This is a small project that uses a Random Forest model to make predictions on a player's chances to make an All Defensive Team solely from their rookie season data. A flask app makes up the backend and serves a React frontend. Currently the searchable players are the rookies of the 2019-20 season.
The live website can be found here
Using sklearn's Random Forest Classifier, a model was developed. Training data consisted mainly around advanced defensive stats along with basic box score stats to potentially filter out outliers.
The original dataset consists of around 1400 players and their rookie season data with an additional column indicating if they had made an all defensive team. The dataset was further filtered down to around 200 players. Of the selected 200 players, a little more than 50% consisted of players who did not make an all defensive team throughout thier playing career. This was done to introduce a bias in classyifing players to not make an all defensive team as the majority of players in the NBA do not make an all defensive team.
Beyond this step the data was further filtered to reduce the amount of features through feature selection and grid search. The final step was to test out different models through testing methods like KFold, cross validation scoring and scaling features.

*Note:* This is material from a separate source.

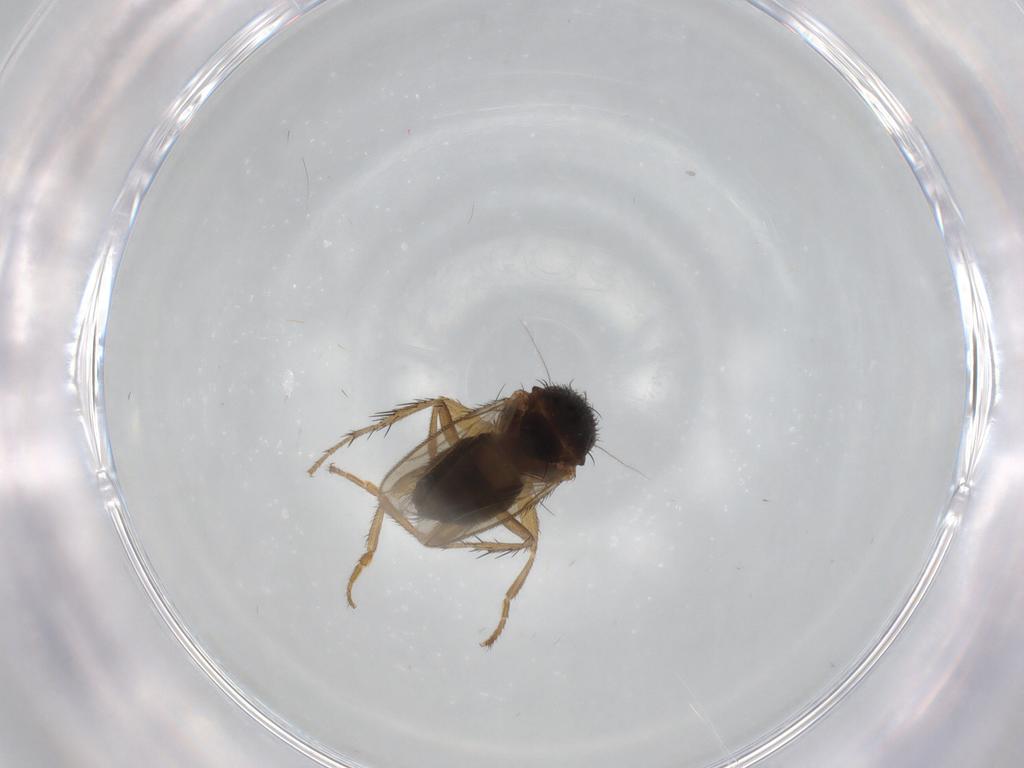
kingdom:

The Random Forest Classifier provided the best results out of the tested models and was selected. More information on the training and selection of the model can be found in the jupyter notebook
The model classifies a player as 1 or 0 which represents whether a player will make an all defensive team or not. The value returned to the frontend is the probability estimate which provides a better understanding as to the players chance to make an all defensive team.
A flask server makes up the backend providing endpoints to get a list of the current years rookies, get player images, and provide model predictions. The React frontend is served as static files through the flask server and makes calls to the API endpoints.
The next step is to improve the model. The current training dataset consists of randomly selected players who did not make an all defensive team. This section of the dataset could potentially be filled with players who could skew the models results. For example, if the majority consists of players who did not play a huge amount of games/minutes, the model would be biased towards classifying players with similar stats as not making an all defensive team.
Another improvement could be to add a model zoo which would provide more robust results.